● **Task instructions**:
For this exercise, copy each line of the records that contains the word "bottle".

[Start of section]

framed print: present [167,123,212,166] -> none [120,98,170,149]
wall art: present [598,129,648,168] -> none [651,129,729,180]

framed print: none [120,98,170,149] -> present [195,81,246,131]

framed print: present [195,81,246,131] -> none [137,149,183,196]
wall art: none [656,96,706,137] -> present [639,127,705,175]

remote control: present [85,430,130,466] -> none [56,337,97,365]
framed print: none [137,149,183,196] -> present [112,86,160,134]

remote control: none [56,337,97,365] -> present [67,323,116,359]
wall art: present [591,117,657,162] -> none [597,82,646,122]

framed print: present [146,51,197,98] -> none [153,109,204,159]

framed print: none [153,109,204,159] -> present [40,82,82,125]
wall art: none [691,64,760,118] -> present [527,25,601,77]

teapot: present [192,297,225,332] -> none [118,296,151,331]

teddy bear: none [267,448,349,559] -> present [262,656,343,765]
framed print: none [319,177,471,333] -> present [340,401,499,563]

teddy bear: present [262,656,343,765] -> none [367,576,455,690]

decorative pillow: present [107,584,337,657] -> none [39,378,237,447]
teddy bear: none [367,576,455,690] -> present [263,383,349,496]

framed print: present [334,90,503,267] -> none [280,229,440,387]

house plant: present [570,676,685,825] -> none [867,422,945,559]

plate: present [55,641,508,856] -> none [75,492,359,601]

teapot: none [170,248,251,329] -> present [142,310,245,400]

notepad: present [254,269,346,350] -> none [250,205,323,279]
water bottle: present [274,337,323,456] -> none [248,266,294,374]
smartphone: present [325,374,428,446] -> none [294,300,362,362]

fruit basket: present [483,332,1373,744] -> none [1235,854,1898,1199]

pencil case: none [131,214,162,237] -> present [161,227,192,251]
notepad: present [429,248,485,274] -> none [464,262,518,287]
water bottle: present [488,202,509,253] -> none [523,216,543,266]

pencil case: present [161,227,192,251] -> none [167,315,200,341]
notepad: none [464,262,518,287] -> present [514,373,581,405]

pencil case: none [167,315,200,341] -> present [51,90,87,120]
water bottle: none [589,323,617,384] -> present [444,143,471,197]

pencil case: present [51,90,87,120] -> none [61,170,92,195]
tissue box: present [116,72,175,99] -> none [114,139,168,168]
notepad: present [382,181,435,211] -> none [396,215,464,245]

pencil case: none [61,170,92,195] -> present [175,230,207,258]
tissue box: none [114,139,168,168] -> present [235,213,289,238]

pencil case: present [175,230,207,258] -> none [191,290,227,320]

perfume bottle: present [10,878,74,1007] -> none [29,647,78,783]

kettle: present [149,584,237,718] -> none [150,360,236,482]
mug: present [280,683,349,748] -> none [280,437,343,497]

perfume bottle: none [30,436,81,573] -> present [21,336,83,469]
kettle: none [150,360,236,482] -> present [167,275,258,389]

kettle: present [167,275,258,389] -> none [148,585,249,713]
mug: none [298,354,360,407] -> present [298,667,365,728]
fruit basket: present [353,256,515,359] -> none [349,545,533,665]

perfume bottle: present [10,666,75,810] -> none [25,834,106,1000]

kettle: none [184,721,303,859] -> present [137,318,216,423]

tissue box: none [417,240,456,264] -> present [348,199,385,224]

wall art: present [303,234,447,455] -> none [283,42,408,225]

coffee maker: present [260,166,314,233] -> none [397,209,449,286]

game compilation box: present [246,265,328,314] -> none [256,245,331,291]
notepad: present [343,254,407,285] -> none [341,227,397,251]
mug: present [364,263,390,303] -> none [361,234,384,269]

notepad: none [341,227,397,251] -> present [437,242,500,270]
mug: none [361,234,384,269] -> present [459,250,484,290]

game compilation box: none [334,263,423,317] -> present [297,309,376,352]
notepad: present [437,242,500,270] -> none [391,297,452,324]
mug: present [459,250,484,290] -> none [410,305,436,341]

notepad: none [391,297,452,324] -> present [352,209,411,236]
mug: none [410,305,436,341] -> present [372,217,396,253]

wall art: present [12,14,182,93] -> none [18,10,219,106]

[End of section]

● **Result**:
water bottle: present [274,337,323,456] -> none [248,266,294,374]
water bottle: present [488,202,509,253] -> none [523,216,543,266]
water bottle: none [589,323,617,384] -> present [444,143,471,197]
perfume bottle: present [10,878,74,1007] -> none [29,647,78,783]
perfume bottle: none [30,436,81,573] -> present [21,336,83,469]
perfume bottle: present [10,666,75,810] -> none [25,834,106,1000]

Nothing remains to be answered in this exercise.